There are several things we need to do: we need to keep the shutter open for quite a long time; we need to have the lens as wide open as possible, to help let in more light; and we need to increase the sensitivity of the sensor b boosting the ISO.
You will need to experiment as what works for you depends in various things like how dark your skies are, how much light pollution there is in our area, and so on.
The difference between a ‘constellation’ image and star trails is how long the shutter is open. If the shutter is open for a short enough time, then the trailing of the stars caused by the Earth’s rotation is not apparent. If the exposure is longer, then we will start to see the stars trailing.
Working Out Exposure Times
To avoid trailing of the images, we use the ‘500 rule’ to work out the limit of the longest exposure we can use which does not trail. We talked about it earlier. The formula is: (500) / (focal length x crop factor) in mm. Here’s a guide to crop factors:
Full-frame: 1
Nikon DX: 1.5x
Canon: 1.6x
4Thirds: 2x
So, for a 50mm lens on a full-frame camera: (500 * 1) / 50 = 10 seconds.
Here are some worked examples:
Focal Length / Exposure | Full-frame | 1.5x | 1.6x | 2x |
24mm | 21s | 14s | 13s | 10s |
35mm | 14s | 10s | 9s | 7s |
50mm | 10s | 7s | 6s | 5s |
100mm | 5s | 3s | 3s | 2s |
200mm | 2.5s | 1s | 1s | <1s |
These are indicative – the real world will vary. You can get away with slightly longer exposures if pointed near the celestial poles and shorter nearer to the celestial equator.
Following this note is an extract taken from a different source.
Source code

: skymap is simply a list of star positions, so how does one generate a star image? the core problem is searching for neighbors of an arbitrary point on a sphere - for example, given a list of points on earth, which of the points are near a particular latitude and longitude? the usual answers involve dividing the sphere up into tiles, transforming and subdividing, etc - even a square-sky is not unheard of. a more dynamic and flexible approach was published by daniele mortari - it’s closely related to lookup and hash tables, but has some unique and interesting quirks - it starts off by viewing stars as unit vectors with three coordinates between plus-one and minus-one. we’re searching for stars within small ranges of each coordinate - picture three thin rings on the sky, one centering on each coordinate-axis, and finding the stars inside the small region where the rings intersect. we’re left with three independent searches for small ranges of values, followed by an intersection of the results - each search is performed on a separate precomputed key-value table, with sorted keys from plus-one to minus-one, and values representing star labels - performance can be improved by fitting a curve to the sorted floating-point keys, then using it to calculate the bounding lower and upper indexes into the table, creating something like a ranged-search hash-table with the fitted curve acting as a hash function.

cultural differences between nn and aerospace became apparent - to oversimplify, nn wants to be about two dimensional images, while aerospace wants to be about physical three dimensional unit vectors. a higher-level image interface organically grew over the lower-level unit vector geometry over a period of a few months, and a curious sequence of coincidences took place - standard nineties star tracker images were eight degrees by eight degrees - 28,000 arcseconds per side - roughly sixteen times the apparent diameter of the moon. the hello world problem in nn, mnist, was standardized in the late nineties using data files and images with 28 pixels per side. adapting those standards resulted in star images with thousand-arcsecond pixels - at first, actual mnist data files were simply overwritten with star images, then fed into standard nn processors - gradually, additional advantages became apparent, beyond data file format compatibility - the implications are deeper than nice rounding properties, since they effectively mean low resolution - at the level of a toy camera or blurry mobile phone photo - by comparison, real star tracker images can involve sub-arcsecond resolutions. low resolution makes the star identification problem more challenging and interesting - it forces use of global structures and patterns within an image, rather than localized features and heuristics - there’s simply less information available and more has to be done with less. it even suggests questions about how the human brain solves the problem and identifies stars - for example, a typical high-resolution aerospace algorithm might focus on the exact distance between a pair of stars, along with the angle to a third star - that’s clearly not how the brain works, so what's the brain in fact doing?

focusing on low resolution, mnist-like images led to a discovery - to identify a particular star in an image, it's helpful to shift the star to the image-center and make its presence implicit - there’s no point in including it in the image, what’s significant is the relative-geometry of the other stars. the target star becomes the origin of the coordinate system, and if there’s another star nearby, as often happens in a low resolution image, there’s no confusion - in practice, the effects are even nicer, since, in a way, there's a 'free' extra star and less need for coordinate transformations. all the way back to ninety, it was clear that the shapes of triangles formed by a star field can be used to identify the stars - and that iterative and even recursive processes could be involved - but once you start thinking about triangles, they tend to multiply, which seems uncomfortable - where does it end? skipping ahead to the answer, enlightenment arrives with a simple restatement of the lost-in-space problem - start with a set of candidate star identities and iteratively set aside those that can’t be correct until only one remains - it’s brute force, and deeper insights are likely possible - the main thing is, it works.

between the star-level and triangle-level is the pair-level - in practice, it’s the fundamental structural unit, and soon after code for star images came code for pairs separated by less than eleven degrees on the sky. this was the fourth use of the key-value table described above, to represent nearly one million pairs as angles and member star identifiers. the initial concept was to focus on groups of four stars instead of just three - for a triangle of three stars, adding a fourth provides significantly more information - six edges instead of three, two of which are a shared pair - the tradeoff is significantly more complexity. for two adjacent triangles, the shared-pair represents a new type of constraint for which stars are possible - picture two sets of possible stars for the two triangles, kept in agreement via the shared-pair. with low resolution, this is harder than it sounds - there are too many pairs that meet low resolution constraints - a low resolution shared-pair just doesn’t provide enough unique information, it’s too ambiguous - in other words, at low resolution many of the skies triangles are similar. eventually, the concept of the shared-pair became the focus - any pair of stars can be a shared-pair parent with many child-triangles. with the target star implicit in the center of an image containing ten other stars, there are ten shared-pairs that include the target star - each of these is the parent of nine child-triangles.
What is very obvious, is that exposure times with anything other than a wide lens get to be very short. There are things we can do and the obvious one is to take say 20 exposures of the same target and then stack them together. That will bring out more detail and help to reduce noise too, but there is no substitute for the basic exposure being longer.
For the lenses we’ve looked at above, none will challenge your camera. The maximum exposure length we’ve shown is 21 seconds, and most cameras have built-in shutter exposure times of up to 30 seconds which can be selected.
This is fine for constellations as they have bright stars and your 10 – 20 second exposure will show your constellations quite nicely.
If you want longer exposures for star trails, then you need to either use ‘Bulb’ setting (‘B’ on your exposure dial) or attach an intervalometer or use an app to control the camera if there is one with the needed features.
Aperture
We want as much light as we can get, so we want the lens to be ‘wide open’. Faster lenses allow in more light. A focal ratio of f/2.8 is double the aperture of f/5.6 and lets in 4x the amount of light.
You will need to experiment with your lenses. Some lenses give their best results stopped down one or two clicks from wide open. Just remember that if you do stop down, you will accumulate less light.
ISO
The ISO setting is again an area for experimentation. A lot depends on our individual camera’s sensor and its capabilities and on your local sky conditions. I use a Nikon Z6 and an ISO of 3200 is usable in a dark sky for a 10 second exposure.
My general advice would be to start with ISO 400 and see how you get on. If light pollution is not an issue, then try ISO 800, 1600 etc.
Be aware, that if you are aiming for star trails and an exposure of say 5 or 10 minutes, then you will almost certainly need to drop the ISO to 400, since any background light pollution will just overwhelm the data otherwise.